Configure NGINX status options
To configure NGINX status options:
-
Edit
/etc/gitlab/gitlab.rb
:nginx['status'] = { "listen_addresses" => ["127.0.0.1"], "fqdn" => "dev.example.com", "port" => 9999, "options" => { "access_log" => "on", # Disable logs for stats "allow" => "127.0.0.1", # Only allow access from localhost "deny" => "all" # Deny access to anyone else } }
To disable the NGINX status endpoint:
nginx['status'] = { 'enable' => false }
-
Save the file and reconfigure GitLab for the changes to take effect.
Configure advanced metrics with VTS module
GitLab includes the NGINX VTS (Virtual host Traffic Status) module to provide additional performance metrics, including latency percentiles.
Before enabling the VTS module with histogram buckets, consider these impacts:
- Memory usage increases to store metrics data. The impact scales with the number of virtual hosts and traffic volume.
- Calculating histogram metrics on each request consumes a small amount of CPU.
- If you are collecting these metrics in Prometheus, you need additional storage.
For high-traffic installations, monitor system resources after enabling these metrics to ensure performance remains within acceptable limits.
To enable advanced latency metrics:
-
Create a custom NGINX configuration file:
sudo mkdir -p /etc/gitlab/nginx/conf.d/ sudo vim /etc/gitlab/nginx/conf.d/vts-custom.conf
-
Add these settings to enable histogram buckets and filtering:
vhost_traffic_status_histogram_buckets 0.005 0.01 0.05 0.1 0.25 0.5 1 2.5 5 10; vhost_traffic_status_filter_by_host on; vhost_traffic_status_filter on; vhost_traffic_status_filter_by_set_key $server_name server::*;
-
To configure GitLab to include your custom settings, add the following to
/etc/gitlab/gitlab.rb
:nginx['custom_nginx_config'] = "include /etc/gitlab/nginx/conf.d/vts-custom.conf;"
-
Reconfigure and restart NGINX:
sudo gitlab-ctl reconfigure sudo gitlab-ctl restart nginx
After enabling these settings, you can use Prometheus queries to monitor various latency metrics:
# Average response time
rate(nginx_vts_server_request_seconds_total[5m]) / rate(nginx_vts_server_requests_total{code=~"2xx|3xx|4xx|5xx"}[5m])
# P90 latency
histogram_quantile(0.90, rate(nginx_vts_server_request_duration_seconds_bucket[5m]))
# P99 latency
histogram_quantile(0.99, rate(nginx_vts_server_request_duration_seconds_bucket[5m]))
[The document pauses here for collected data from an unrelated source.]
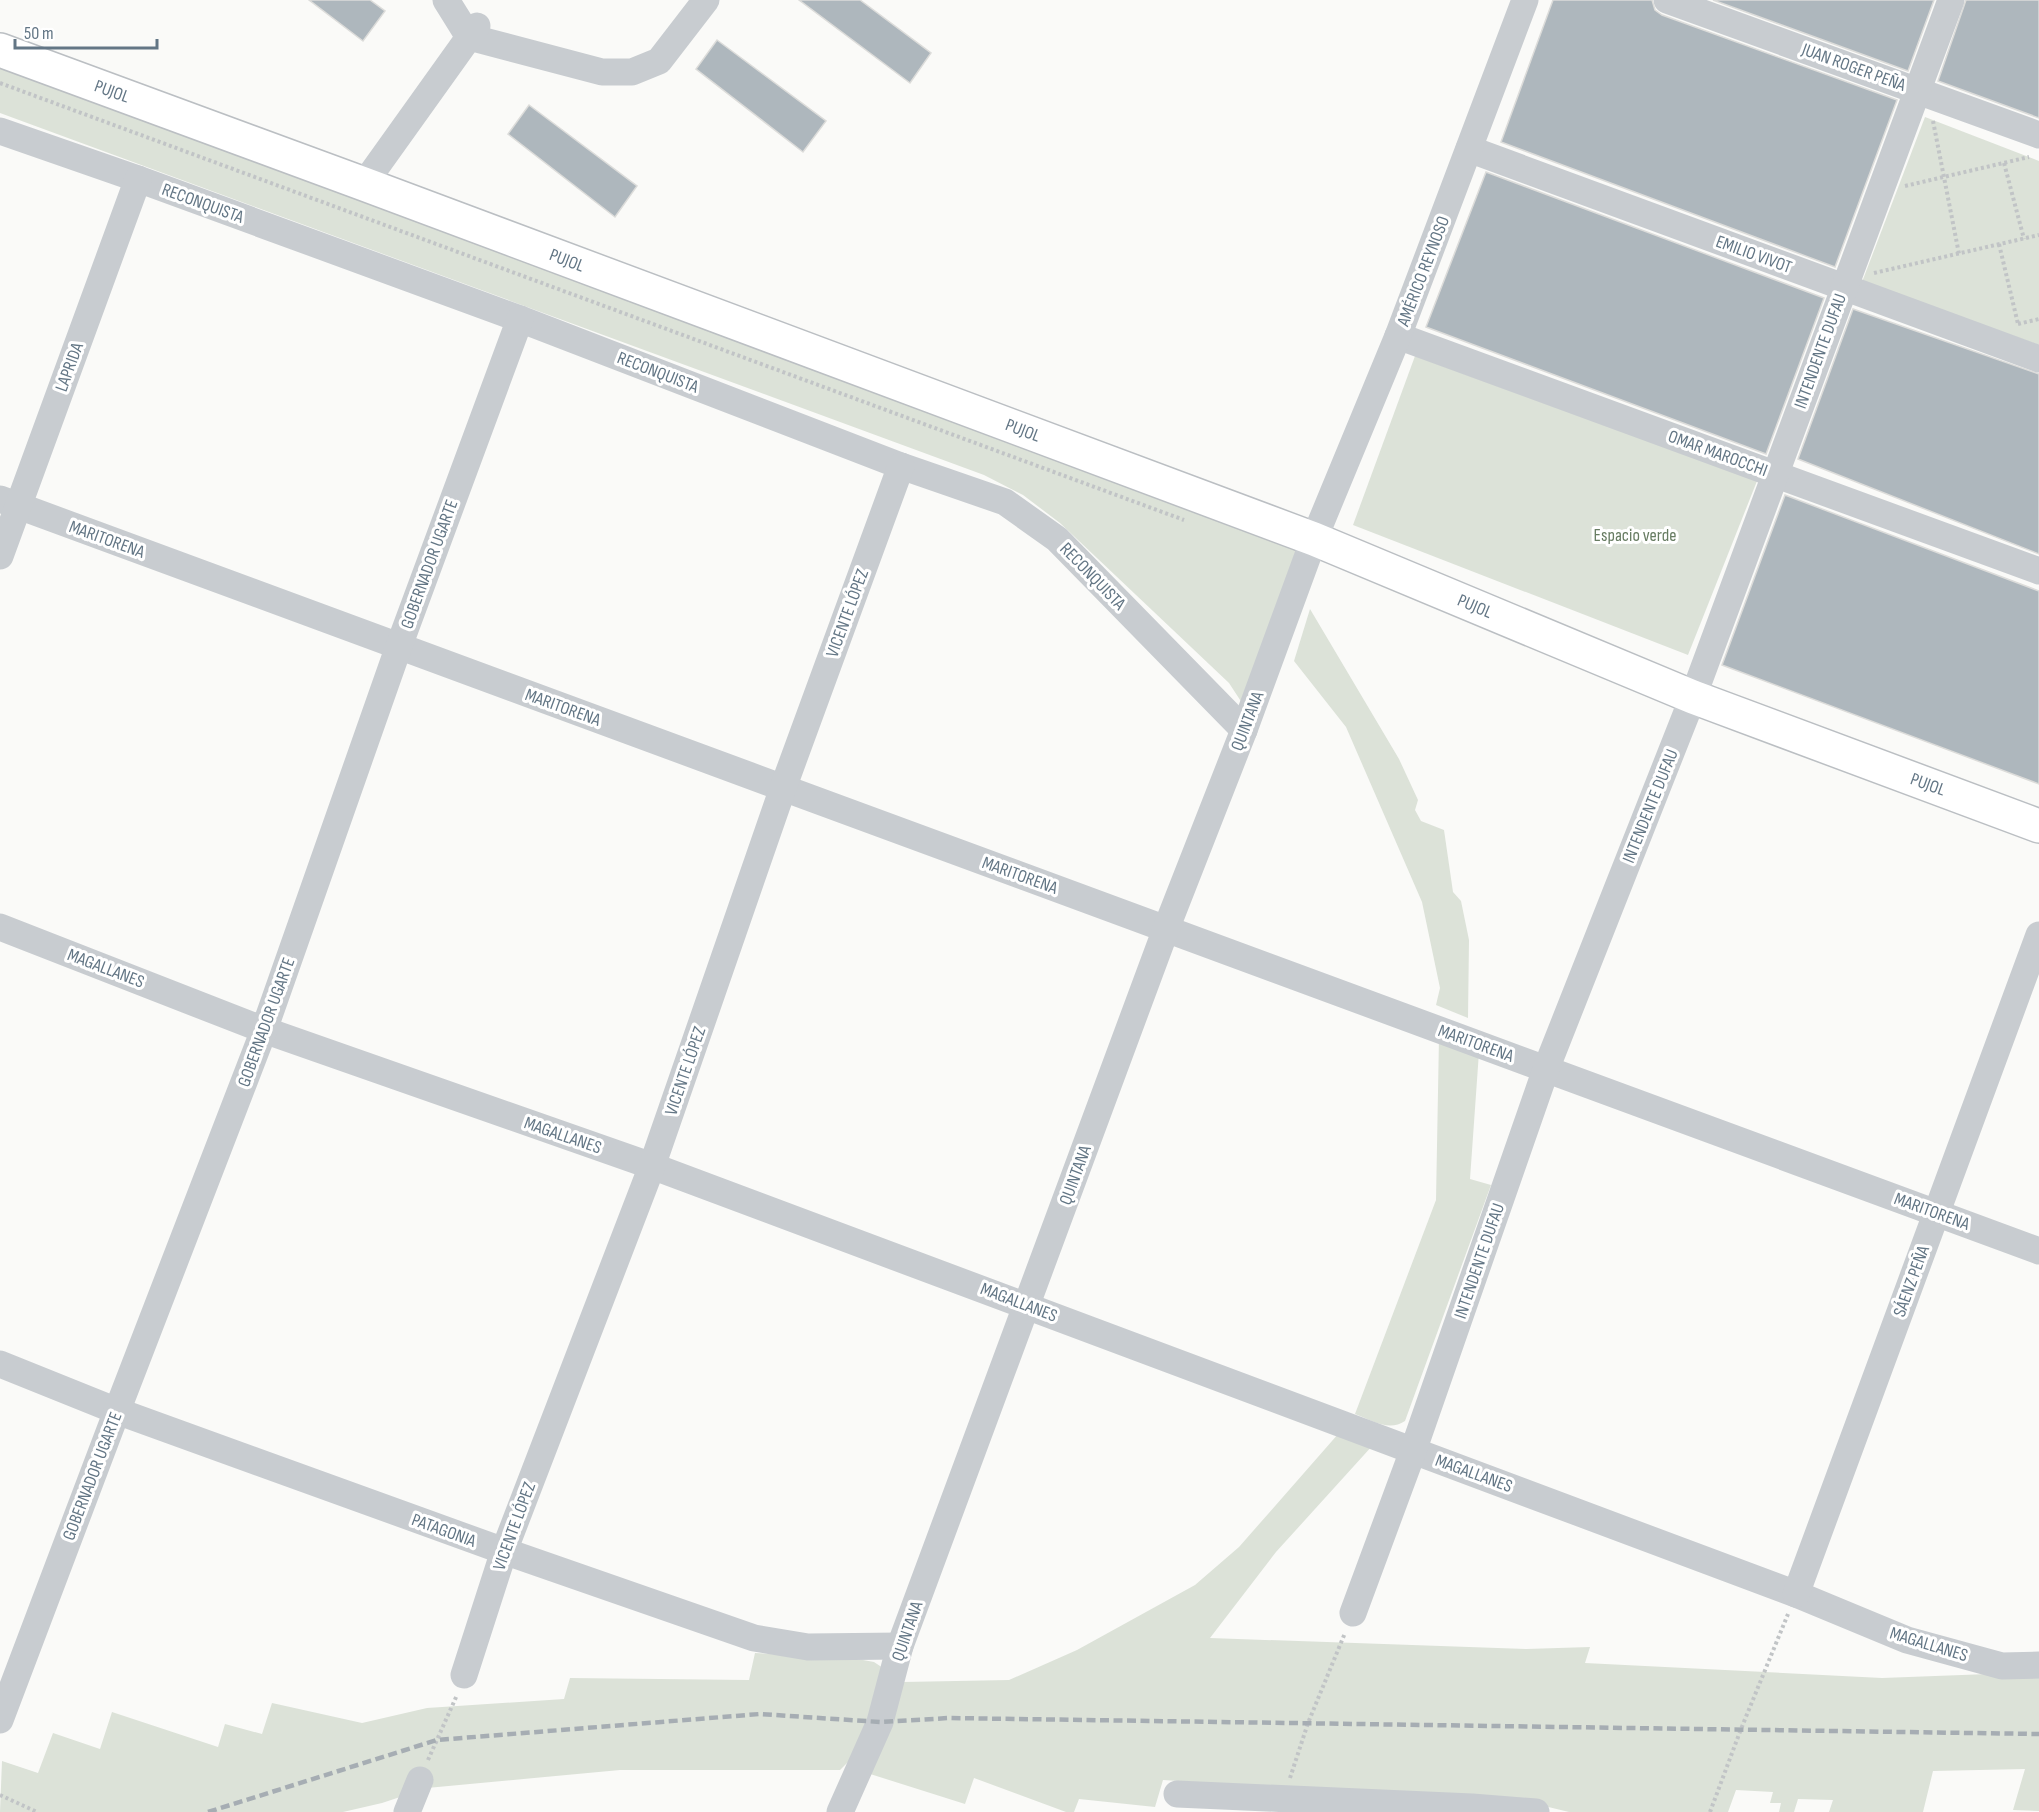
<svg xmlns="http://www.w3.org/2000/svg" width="2039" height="1812" font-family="'Sofia Sans Condensed',sans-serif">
<rect width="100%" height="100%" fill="#fafaf8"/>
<g fill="#dce2d8">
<polygon points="0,64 1288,538 1301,557 1244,706 1229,683 1060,523 1023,495 984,475 0,113"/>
<polygon points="1925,117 2039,161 2039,345 1862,282"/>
<polygon points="1415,356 1757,481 1688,655 1353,525"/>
<polygon points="1310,609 1399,759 1418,800 1415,810 1421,821 1444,830 1453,892 1461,901 1469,940 1468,1018 1436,1005 1440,988 1422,902 1346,727 1294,661"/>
<path d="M 1439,1037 L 1479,1052 L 1470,1179 L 1491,1185 L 1405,1421 C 1389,1432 1371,1420 1355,1414 L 1436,1200 Z"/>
<polygon points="1339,1433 1373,1445 1276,1552 1210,1638 1526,1649 1590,1647 1585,1663 1882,1678 2015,1673 2039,1675 2039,1811 2013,1810 2025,1769 1933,1771 1923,1812 1829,1812 1833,1800 1798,1799 1794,1812 1779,1812 1781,1803 1770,1803 1773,1792 1736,1790 1728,1812 1569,1812 1536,1804 1163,1780 1155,1807 1079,1799 1074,1812 1066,1812 974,1778 965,1804 867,1773 903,1682 1009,1680 1077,1650 1195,1585 1239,1547"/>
<polygon points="755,1653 863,1660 874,1662 883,1668 886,1680 852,1758 840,1770 620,1770 427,1788 382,1803 343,1812 0,1812 2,1761 38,1773 53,1733 100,1749 112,1712 218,1747 225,1724 262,1734 272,1703 362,1723 427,1708 564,1699 570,1678 749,1680"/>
</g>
<g fill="#aeb7bd" stroke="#dcdcda" stroke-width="1.5">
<polygon points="309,0 370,0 385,11 363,41"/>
<polygon points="799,0 860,0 931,53 910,83"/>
<polygon points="1553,0 1652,0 1655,10 1662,15 1897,100 1835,267 1501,142"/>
<polygon points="1713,0 1934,0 1908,71"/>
<polygon points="1966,0 2039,0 2039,118 1938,81"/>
<polygon points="717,40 826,121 803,152 696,69"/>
<polygon points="529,105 637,186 615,217 508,134"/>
<polygon points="1486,172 1824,298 1766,454 1426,327"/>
<polygon points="1853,309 2039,374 2039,554 1798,459"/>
<polygon points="1785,495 2039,591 2039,784 1722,665"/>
</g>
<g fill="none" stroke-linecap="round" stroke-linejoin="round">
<g stroke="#bbbfc3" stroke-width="36">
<polyline id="major" points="0,50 364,184 1314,539 1693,697 2039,826"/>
</g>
<g stroke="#c1c4c6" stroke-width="4" stroke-dasharray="3 3" stroke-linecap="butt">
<polyline points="0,83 1184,520"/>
<polyline points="1933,121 1959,254"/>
<polyline points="2004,163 2024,239"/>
<polyline points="1905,186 2029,157"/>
<polyline points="1999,244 2018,324"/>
<polyline points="1874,273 2039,235"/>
<polyline points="2018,324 2039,319"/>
<polyline points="428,1760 457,1695"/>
<polyline points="1290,1778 1308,1723 1345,1633"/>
<polyline points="0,1795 37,1812"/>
<polyline points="1710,1812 1741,1729 1788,1614"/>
</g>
<g stroke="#c8ccd0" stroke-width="27">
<polyline points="446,0 469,37 602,72 632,72 659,61 706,0"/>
<polyline points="1667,0 2039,135"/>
<polyline points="0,131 138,179 520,319 901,466 1005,502 1057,539 1244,730"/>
<polyline points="1469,149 2039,359"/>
<polyline points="364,184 477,26"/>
<polyline points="1398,336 2039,571"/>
<polyline points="0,499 2039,1251"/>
<polyline points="0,556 138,179"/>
<polyline points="0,927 264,1030 652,1166 1796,1594 1907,1640 2002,1666 2039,1665"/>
<polyline points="0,1364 117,1411 504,1551 754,1638 808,1647 900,1646"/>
<polyline points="1796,1594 2039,935"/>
<polyline points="1353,1613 1413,1451 1546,1069 1693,697 1951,0"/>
<polyline points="464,1675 504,1551 652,1166 783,788 901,466"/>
<polyline points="0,1720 117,1411 264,1030 399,646 520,319"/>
<polyline points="1177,1794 1472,1807 1536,1812"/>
<polyline points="407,1812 420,1780"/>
<polyline points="840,1812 880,1722 900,1646 1166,929 1244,730 1314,539 1398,336 1525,0"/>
</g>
<use href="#major" stroke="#fff" stroke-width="33"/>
<polyline stroke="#a6adb3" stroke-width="4.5" stroke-dasharray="9 4.5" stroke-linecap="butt" points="208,1812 437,1740 760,1714 880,1722 949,1718 2039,1734"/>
</g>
<g text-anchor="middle" stroke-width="6" stroke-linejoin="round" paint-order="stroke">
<g font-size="18" fill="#637685" stroke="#fff">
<text transform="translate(1854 67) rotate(20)" y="6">JUAN ROGER PEÑA</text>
<text transform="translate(112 91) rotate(20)" y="6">PUJOL</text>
<text transform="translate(203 203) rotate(20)" y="6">RECONQUISTA</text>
<text transform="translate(1754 254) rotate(20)" y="6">EMILIO VIVOT</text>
<text transform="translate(567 260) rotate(21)" y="6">PUJOL</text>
<text transform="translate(1423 271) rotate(-69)" y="6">AMÉRICO REYNOSO</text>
<text transform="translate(1820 351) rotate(-70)" y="6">INTENDENTE DUFAU</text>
<text transform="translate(69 367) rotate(-70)" y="6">LAPRIDA</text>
<text transform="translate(658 372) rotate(21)" y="6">RECONQUISTA</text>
<text transform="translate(1023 430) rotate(21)" y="6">PUJOL</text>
<text transform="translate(1718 453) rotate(20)" y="6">OMAR MAROCCHI</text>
<text transform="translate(107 539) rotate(20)" y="6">MARITORENA</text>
<text transform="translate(429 564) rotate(-70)" y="6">GOBERNADOR UGARTE</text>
<text transform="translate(1093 576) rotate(46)" y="6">RECONQUISTA</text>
<text transform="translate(1475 606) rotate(23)" y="6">PUJOL</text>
<text transform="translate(847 613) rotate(-70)" y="6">VICENTE LÓPEZ</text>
<text transform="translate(563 707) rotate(20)" y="6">MARITORENA</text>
<text transform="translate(1247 721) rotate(-69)" y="6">QUINTANA</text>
<text transform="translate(1928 784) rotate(20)" y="6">PUJOL</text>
<text transform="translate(1650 806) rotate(-68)" y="6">INTENDENTE DUFAU</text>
<text transform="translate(1020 875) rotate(20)" y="6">MARITORENA</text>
<text transform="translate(106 968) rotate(21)" y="6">MAGALLANES</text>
<text transform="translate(266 1022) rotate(-70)" y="6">GOBERNADOR UGARTE</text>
<text transform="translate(1476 1043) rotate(20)" y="6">MARITORENA</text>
<text transform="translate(685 1071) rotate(-71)" y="6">VICENTE LÓPEZ</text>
<text transform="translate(563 1135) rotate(19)" y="6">MAGALLANES</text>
<text transform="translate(1075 1175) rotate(-70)" y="6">QUINTANA</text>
<text transform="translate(1932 1211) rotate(20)" y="6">MARITORENA</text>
<text transform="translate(1479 1261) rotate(-71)" y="6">INTENDENTE DUFAU</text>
<text transform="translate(1911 1281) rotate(-70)" y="6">SÁENZ PEÑA</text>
<text transform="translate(1019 1302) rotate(21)" y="6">MAGALLANES</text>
<text transform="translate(1474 1473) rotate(20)" y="6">MAGALLANES</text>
<text transform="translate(92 1476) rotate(-69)" y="6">GOBERNADOR UGARTE</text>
<text transform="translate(514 1526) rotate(-70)" y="6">VICENTE LÓPEZ</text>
<text transform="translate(444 1530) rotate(20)" y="6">PATAGONIA</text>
<text transform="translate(907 1631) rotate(-71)" y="6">QUINTANA</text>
<text transform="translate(1929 1644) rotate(17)" y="6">MAGALLANES</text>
</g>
<g font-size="18" fill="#677c62" stroke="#fff">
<text x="1635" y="541">Espacio verde</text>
</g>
</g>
<path d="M15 39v9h142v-9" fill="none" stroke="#637685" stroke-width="3"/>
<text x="24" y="39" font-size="18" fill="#637685" stroke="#ffffff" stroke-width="4.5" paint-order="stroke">50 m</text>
</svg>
# Average upstream response time
rate(nginx_vts_upstream_response_seconds_total[5m]) / rate(nginx_vts_upstream_requests_total{code=~"2xx|3xx|4xx|5xx"}[5m])
# P90 upstream latency
histogram_quantile(0.90, rate(nginx_vts_upstream_response_duration_seconds_bucket[5m]))
# P99 upstream latency
histogram_quantile(0.99, rate(nginx_vts_upstream_response_duration_seconds_bucket[5m]))
For GitLab Workhorse-specific metrics, you can use:
# 90th percentile upstream latency for GitLab Workhorse
histogram_quantile(0.90, rate(nginx_vts_upstream_response_duration_seconds_bucket{upstream="gitlab-workhorse"}[5m]))
# Average upstream response time for GitLab Workhorse
rate(nginx_vts_upstream_response_seconds_total{upstream="gitlab-workhorse"}[5m]) /
rate(nginx_vts_upstream_requests_total{upstream="gitlab-workhorse",code=~"2xx|3xx|4xx|5xx"}[5m])
Configure user permissions for uploads
To ensure user uploads are accessible, add your NGINX user (usually www-data
) to the gitlab-www
group:
sudo usermod -aG gitlab-www www-data
Templates
The configuration files are similar to the bundled GitLab NGINX configuration, with these differences:
- Passenger configuration is used instead of Puma.
- HTTPS is not enabled by default, but you can enable it.
After making changes to the NGINX configuration:
-
For Debian-based systems, restart NGINX:
sudo service nginx restart
-
For other systems, refer to your operating system’s documentation for the correct command to restart NGINX.